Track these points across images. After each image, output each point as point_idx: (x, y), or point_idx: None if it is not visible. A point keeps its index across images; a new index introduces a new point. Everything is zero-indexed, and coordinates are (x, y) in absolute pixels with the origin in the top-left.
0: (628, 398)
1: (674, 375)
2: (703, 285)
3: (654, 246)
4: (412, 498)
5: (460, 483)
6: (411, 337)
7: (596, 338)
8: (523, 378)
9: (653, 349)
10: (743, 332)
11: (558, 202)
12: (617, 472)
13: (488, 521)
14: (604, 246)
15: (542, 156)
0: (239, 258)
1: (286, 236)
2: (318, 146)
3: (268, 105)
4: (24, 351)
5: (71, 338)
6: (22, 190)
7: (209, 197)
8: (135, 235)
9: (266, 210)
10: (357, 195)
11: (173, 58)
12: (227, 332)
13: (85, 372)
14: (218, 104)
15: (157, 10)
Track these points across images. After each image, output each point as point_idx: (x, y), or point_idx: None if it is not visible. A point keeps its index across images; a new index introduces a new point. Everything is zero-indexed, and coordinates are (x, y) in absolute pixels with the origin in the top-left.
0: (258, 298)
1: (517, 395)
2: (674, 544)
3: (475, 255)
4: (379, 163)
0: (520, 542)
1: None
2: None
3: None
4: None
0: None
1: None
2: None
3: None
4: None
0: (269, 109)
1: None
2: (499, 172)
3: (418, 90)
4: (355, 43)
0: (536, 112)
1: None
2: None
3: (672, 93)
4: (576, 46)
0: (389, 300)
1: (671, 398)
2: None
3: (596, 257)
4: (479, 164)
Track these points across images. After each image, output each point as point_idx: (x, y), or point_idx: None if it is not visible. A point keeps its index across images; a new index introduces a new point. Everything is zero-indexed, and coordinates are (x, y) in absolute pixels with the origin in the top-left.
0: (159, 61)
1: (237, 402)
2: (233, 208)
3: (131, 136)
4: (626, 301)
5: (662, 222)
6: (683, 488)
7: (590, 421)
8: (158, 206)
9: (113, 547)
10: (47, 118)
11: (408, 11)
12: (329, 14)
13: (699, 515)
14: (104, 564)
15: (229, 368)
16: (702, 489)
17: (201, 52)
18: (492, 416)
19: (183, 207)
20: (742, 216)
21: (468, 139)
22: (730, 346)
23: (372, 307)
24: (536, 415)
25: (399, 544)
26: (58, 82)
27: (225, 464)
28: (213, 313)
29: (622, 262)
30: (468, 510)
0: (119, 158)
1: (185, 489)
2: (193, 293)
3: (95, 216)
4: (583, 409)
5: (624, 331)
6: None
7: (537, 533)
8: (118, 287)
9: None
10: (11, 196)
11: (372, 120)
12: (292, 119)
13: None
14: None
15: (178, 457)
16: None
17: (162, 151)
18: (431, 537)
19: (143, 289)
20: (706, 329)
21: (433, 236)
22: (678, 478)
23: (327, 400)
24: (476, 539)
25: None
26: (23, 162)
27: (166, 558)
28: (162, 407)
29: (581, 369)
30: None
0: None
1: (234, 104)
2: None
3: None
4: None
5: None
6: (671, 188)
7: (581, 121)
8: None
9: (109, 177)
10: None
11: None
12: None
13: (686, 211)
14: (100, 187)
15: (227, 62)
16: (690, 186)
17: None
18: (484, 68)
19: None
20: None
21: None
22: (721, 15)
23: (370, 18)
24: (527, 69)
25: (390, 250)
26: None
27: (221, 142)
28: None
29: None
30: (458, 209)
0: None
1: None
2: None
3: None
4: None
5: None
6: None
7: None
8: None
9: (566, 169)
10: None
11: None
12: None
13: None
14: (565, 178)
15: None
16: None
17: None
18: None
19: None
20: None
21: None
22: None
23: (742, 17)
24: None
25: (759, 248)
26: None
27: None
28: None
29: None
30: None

» Your instructions: Please print every one of the records above again, line for line and unchanged.

» The completed task:
Track these points across images. After each image, output each point as point_idx: (x, y), or point_idx: None if it is not visible. A point keeps its index across images; a new index introduces a new point. Everything is zero-indexed, and coordinates are (x, y) in absolute pixels with the origin in the top-left.
0: (628, 398)
1: (674, 375)
2: (703, 285)
3: (654, 246)
4: (412, 498)
5: (460, 483)
6: (411, 337)
7: (596, 338)
8: (523, 378)
9: (653, 349)
10: (743, 332)
11: (558, 202)
12: (617, 472)
13: (488, 521)
14: (604, 246)
15: (542, 156)
0: (239, 258)
1: (286, 236)
2: (318, 146)
3: (268, 105)
4: (24, 351)
5: (71, 338)
6: (22, 190)
7: (209, 197)
8: (135, 235)
9: (266, 210)
10: (357, 195)
11: (173, 58)
12: (227, 332)
13: (85, 372)
14: (218, 104)
15: (157, 10)
Track these points across images. After each image, output each point as point_idx: (x, y), or point_idx: None if it is not visible. A point keeps its index across images; a new index introduces a new point. Everything is zero-indexed, and coordinates are (x, y) in absolute pixels with the origin in the top-left.
0: (258, 298)
1: (517, 395)
2: (674, 544)
3: (475, 255)
4: (379, 163)
0: (520, 542)
1: None
2: None
3: None
4: None
0: None
1: None
2: None
3: None
4: None
0: (269, 109)
1: None
2: (499, 172)
3: (418, 90)
4: (355, 43)
0: (536, 112)
1: None
2: None
3: (672, 93)
4: (576, 46)
0: (389, 300)
1: (671, 398)
2: None
3: (596, 257)
4: (479, 164)
Track these points across images. After each image, output each point as point_idx: (x, y), or point_idx: None if it is not visible. A point keeps its index across images; a new index introduces a new point. Everything is zero-indexed, and coordinates are (x, y) in absolute pixels with the origin in the top-left.
0: (159, 61)
1: (237, 402)
2: (233, 208)
3: (131, 136)
4: (626, 301)
5: (662, 222)
6: (683, 488)
7: (590, 421)
8: (158, 206)
9: (113, 547)
10: (47, 118)
11: (408, 11)
12: (329, 14)
13: (699, 515)
14: (104, 564)
15: (229, 368)
16: (702, 489)
17: (201, 52)
18: (492, 416)
19: (183, 207)
20: (742, 216)
21: (468, 139)
22: (730, 346)
23: (372, 307)
24: (536, 415)
25: (399, 544)
26: (58, 82)
27: (225, 464)
28: (213, 313)
29: (622, 262)
30: (468, 510)
0: (119, 158)
1: (185, 489)
2: (193, 293)
3: (95, 216)
4: (583, 409)
5: (624, 331)
6: None
7: (537, 533)
8: (118, 287)
9: None
10: (11, 196)
11: (372, 120)
12: (292, 119)
13: None
14: None
15: (178, 457)
16: None
17: (162, 151)
18: (431, 537)
19: (143, 289)
20: (706, 329)
21: (433, 236)
22: (678, 478)
23: (327, 400)
24: (476, 539)
25: None
26: (23, 162)
27: (166, 558)
28: (162, 407)
29: (581, 369)
30: None
0: None
1: (234, 104)
2: None
3: None
4: None
5: None
6: (671, 188)
7: (581, 121)
8: None
9: (109, 177)
10: None
11: None
12: None
13: (686, 211)
14: (100, 187)
15: (227, 62)
16: (690, 186)
17: None
18: (484, 68)
19: None
20: None
21: None
22: (721, 15)
23: (370, 18)
24: (527, 69)
25: (390, 250)
26: None
27: (221, 142)
28: None
29: None
30: (458, 209)
0: None
1: None
2: None
3: None
4: None
5: None
6: None
7: None
8: None
9: (566, 169)
10: None
11: None
12: None
13: None
14: (565, 178)
15: None
16: None
17: None
18: None
19: None
20: None
21: None
22: None
23: (742, 17)
24: None
25: (759, 248)
26: None
27: None
28: None
29: None
30: None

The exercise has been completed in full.